The outspoken journalist and activist Mona Eltahawy thinks everyone has the “right to offend”, just like everyone has the right to “protest offence”. She suffered censorship crudely enough in the past, and therefore defends tackling white supremacism as well as patriarchy by fighting back.
She worked as a journalist in Egypt before and during the Revolution of 2011, when she got an arm and hand broken by the riot police, who also sexually assaulted her, she recalls. Her lawyer believes it was censorship-motivated. Today the author of Headscarves and Hymens lives and works in New York City and Cairo, being a contributor to media like The New York Times or The Guardian.
Eltahawy defines herself as a feminist of Muslim descent born in Egypt. She spoke to Salam Plan in Madrid’s Casa Árabe, during her Spanish tour this week to present her new book, The Seven Necessary Sins for Women and Girls (Beacon Press), which is coming out next Septembre. It is her manifesto against what she calls “universal patriarchy”.
What does Donald Trump mean to you?
Donald Trump for me is a fascist fuck. Donald Trump is a white supremacist, who has been clear all along about his misogyny, his racism, his islamophobia, his homophobia… he’s a whole host of discrimination and bigotry. He was elected by a mostly racist body of American voters and he represents today the growing rise of global authoritarianism that has -at his core- patriarchy, a patriarchy which uses all these forms of oppression.
So, Donald Trump for me is a very dangerous man, but he’s one of many. He’s probably the most powerful of the many, but you have his equivalent with Bolsonaro in Brazil, Duterte in the Philippines, Orbán in Hungary and so on and so forth. And then you have Sisi in Egypt and Mohammed Bin Salman in Saudi Arabia, when we talk about authoritarianism.
“Donald Trump is a very dangerous man, but he’s one of many. You have his equivalent with Bolsonaro in Brazil, Duterte in the Philippines, Orbán in Hungary, Sisi in Egypt, Mohamed Bin Salman in Saudi Arabia…”
Do you think everyone who voted for Trump agrees with his rhetoric and all these ideas?
Well, 60 million Americans voted for Donald Trump. What is especially shocking to me is that the majority of white women voters voted for Donald Trump, knowing that he had been accused by at least twelve women of sexual assault, and knowing his rhetoric, that is racist, misogynist, homophobic, islamophobic and all of it. So, if you voted for Donald Trump, you are a racist.
Many Americans get very upset when you say that and they say: “No, I’m not a racist” and they give you a whole bunch of excuses. But you understood very well that you voted for a racist, and if you voted for a racist, you are a racist.
What lessons could the other politicians draw from his success?
Unfortunately, the Democratic Party in the United States for too long has been moving towards the right, because they believe that the best way to win more votes is to bring people over from the Republican party. This is a disaster, it’s a mistake. Some politicians are learning sadly, and you see this in Europe too, that they should co-opt the rhetoric that has won the election for the Republican party.

# Entries supplied
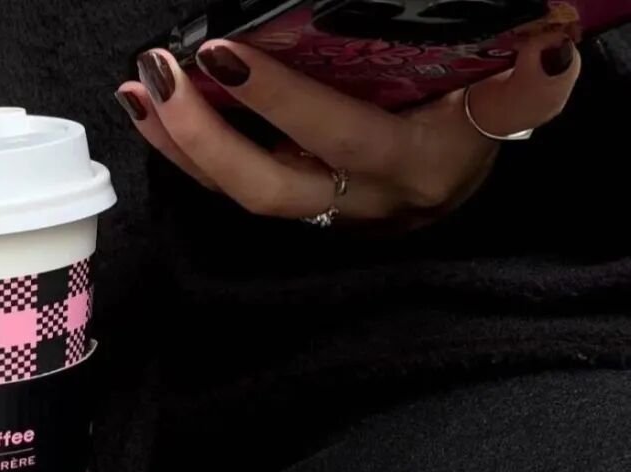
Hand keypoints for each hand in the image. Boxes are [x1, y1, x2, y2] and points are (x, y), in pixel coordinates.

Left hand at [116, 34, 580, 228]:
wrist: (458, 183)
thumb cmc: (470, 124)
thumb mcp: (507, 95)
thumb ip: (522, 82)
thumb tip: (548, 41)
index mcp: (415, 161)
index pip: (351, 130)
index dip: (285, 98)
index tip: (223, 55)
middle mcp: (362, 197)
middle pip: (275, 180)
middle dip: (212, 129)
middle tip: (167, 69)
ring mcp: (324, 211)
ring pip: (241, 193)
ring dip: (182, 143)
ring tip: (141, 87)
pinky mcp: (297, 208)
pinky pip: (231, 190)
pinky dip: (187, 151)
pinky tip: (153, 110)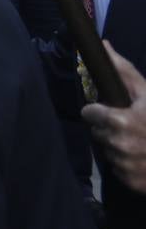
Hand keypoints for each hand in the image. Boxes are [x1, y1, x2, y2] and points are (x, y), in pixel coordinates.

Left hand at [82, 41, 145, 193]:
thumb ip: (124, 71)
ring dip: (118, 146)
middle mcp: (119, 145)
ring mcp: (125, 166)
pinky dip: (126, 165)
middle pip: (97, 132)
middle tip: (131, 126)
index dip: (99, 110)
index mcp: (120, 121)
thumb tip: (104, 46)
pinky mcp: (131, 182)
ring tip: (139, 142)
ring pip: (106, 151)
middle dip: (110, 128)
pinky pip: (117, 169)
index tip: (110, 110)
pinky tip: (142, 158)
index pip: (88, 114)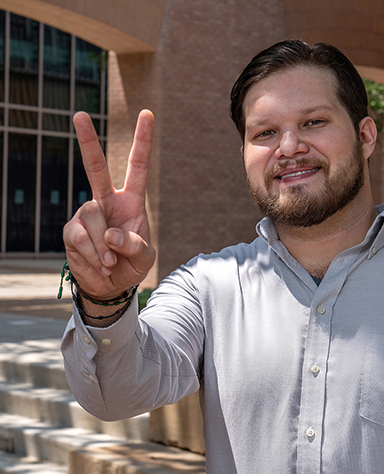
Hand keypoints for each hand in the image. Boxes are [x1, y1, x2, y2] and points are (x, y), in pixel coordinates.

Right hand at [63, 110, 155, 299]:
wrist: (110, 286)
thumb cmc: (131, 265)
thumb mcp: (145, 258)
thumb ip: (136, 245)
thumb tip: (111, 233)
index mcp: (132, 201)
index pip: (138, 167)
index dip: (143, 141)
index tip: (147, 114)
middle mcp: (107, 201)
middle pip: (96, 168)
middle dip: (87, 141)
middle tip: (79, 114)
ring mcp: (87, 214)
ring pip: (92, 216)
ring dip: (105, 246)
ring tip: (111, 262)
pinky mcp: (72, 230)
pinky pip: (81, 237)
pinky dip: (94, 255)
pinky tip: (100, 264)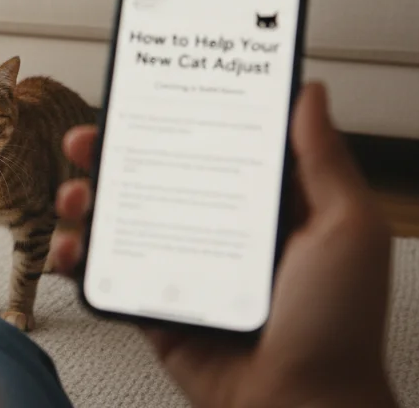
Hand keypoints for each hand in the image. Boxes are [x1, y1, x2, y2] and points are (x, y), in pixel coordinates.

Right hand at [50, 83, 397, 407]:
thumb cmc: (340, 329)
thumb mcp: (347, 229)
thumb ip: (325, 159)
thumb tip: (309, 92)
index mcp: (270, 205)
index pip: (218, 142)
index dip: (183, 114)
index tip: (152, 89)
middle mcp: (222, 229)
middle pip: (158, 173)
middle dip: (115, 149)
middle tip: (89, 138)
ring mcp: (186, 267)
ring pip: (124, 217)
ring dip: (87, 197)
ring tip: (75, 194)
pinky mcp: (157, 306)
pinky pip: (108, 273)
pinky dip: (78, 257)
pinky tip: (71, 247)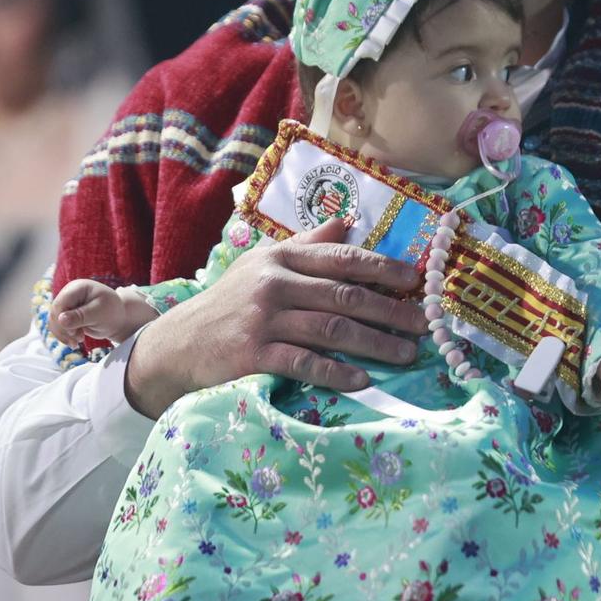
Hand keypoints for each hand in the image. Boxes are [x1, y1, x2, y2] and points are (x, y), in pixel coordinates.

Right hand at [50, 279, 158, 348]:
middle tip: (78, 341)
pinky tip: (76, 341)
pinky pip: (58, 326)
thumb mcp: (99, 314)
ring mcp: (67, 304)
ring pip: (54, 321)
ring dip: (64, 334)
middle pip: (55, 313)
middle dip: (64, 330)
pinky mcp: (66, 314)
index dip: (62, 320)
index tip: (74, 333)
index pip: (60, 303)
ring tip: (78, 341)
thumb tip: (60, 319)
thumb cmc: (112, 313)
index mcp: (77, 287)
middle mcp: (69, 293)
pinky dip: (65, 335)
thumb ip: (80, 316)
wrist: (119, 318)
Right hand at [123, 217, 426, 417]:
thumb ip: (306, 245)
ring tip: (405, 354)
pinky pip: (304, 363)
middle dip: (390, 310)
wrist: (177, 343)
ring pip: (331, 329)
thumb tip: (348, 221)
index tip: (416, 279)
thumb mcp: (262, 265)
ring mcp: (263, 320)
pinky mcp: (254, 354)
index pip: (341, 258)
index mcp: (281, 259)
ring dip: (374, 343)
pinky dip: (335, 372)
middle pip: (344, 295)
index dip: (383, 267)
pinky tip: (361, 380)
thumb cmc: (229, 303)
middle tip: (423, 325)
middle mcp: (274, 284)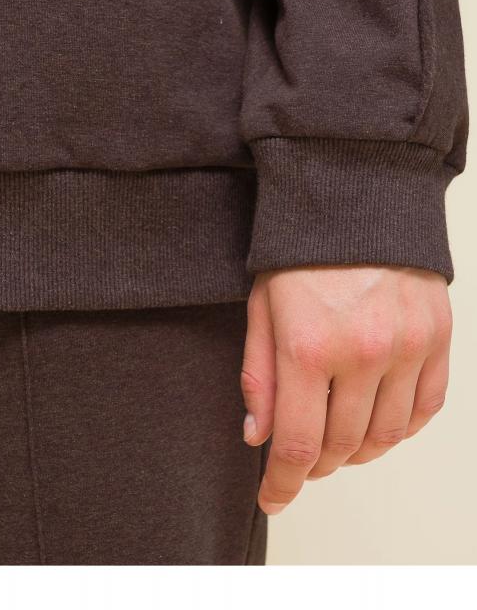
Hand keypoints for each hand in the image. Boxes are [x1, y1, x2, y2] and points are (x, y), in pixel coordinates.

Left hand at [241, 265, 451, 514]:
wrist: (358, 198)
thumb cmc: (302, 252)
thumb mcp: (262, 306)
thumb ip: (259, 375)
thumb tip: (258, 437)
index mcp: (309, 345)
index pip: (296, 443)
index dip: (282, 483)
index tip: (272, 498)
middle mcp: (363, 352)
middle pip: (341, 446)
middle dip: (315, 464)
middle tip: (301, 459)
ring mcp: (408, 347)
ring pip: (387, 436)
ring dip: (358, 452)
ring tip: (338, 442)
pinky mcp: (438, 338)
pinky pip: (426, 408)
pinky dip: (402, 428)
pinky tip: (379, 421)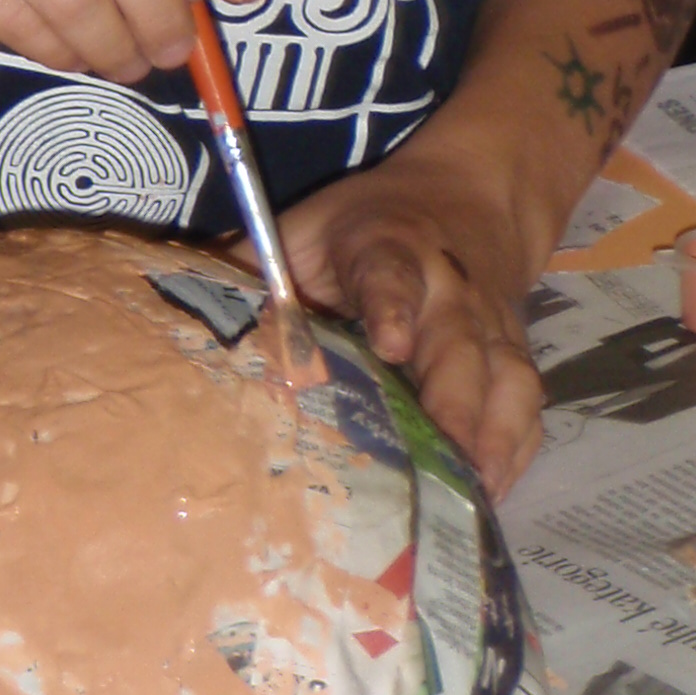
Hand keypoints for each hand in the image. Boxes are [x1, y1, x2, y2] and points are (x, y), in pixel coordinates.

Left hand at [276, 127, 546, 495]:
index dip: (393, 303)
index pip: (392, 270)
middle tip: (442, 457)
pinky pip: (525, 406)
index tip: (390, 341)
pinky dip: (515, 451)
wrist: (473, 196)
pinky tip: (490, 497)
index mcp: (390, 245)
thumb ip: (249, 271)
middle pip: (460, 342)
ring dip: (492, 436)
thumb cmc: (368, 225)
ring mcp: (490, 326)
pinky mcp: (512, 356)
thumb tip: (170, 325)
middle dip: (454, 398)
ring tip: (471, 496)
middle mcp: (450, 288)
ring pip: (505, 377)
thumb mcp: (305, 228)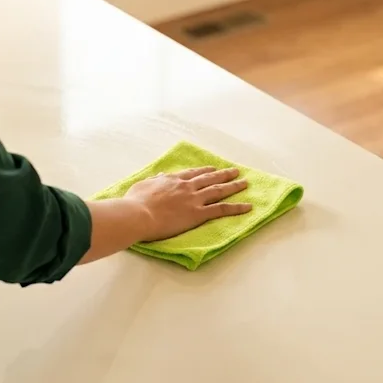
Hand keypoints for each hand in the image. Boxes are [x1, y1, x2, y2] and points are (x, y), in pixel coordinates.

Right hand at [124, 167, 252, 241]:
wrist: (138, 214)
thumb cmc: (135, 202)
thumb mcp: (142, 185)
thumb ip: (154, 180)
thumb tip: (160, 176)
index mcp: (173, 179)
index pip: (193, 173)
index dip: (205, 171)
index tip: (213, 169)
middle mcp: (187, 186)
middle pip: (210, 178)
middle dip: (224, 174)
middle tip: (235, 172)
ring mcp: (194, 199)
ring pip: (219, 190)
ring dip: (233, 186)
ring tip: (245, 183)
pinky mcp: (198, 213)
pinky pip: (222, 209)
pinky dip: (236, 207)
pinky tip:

# Work instruction 1
Repeat word for word the part of the Mona Eltahawy interview from "Well, 60 million" up to and including "racist, you are a racist.".
# Work instruction 2
Carry on the Mona Eltahawy interview from the point where it stops.
The data is separate material and has nothing to do with the Mona Eltahawy interview.

# Final answer 1
Well, 60 million Americans voted for Donald Trump. What is especially shocking to me is that the majority of white women voters voted for Donald Trump, knowing that he had been accused by at least twelve women of sexual assault, and knowing his rhetoric, that is racist, misogynist, homophobic, islamophobic and all of it. So, if you voted for Donald Trump, you are a racist.
Many Americans get very upset when you say that and they say: “No, I’m not a racist” and they give you a whole bunch of excuses. But you understood very well that you voted for a racist, and if you voted for a racist, you are a racist.

# Final answer 2
But I’m seeing now more and more younger politicians and politicians of colour, like Alexandria Ocasio-Cortez , Ilhan Olmar, Rashida Tlaib… especially the women of colour, who have been elected to the US Congress, I’m seeing that they represent a wonderful and refreshing and much needed antidote to the hate of the Republican Party and to the mistakes of the Democratic Party.
“The women of colour, who have been elected to the US Congress, represent a wonderful and refreshing and much needed antidote to the hate of the Republican Party and to the mistakes of the Democratic Party”
The Republican Party has been openly racist for decades. Donald Trump did not invent racism. He’s not the first American politician to run on these platforms. Donald Trump is the fruition of many years of white supremacy, islamophobia, capitalism… many, many other forms of bigotry and discrimination. He’s just especially avert about them.
At the same time, the Democratic Party has been dominated by white politicians and has not fought islamophobia in any effective way. In fact, when we talk specifically about islamophobia, I believe that one of the biggest mistakes of the Democratic Party is that the only time up until now, when they speak about Muslims, is when they talk about American Muslims in the military and in the police.
Also about Obama not being a Muslim.
Exactly, yes. The Democratic Party wants to play the good Muslim card, by saying ‘Muslims are us as well: they also fought for us in Afghanistan and Irak. This is not the kind of opposition to islamophobia that I support. I don’t want to be called a good Muslim or a bad Muslim, I want to be called an American citizen who has every right to be in this country, regardless of whether I’m in your military or not.
American politics has a massive problem with white supremacy, especially, and discrimination of all kinds. (…) Muslims in America were punished for 9/11, and we had no role in 9/11. But the Bush Administration launched two wars against Muslim majority countries and, inside the United States, launched the Patriot Act, which targeted specifically Muslims. And so you saw the rise of islamophobia.
“I don’t want to be called a good or a bad Muslim, I want to be called an American citizen who has every right to be in this country”
Where is the limit between freedom of expression or criticism and islamophobia?
I believe in the right to offend, but I believe in the right to protest offence. When we talk about the First Amendment in the United States, it protects you from the Government controlling your speech, but cooperations can and do. And the media does have its own kind of self-control in a way.
Speech has incited hate and violence in Boznia, Rwanda, in New Zealand… I’m against censorship, but I recognize the power of speech, and I think it’s imperative on us to protest hate speech with all the methods that we have at our disposal because people are being killed (…).
I was a journalist in the Middle East for ten years. I’m against censorship, because where I come from [Egypt], it is used to silence us, because once you give the state the power to censor, at first you think it is for a good reason, to protect us, but then the line gets bigger and bigger, and that is what happened in the United States with the Patriot Act.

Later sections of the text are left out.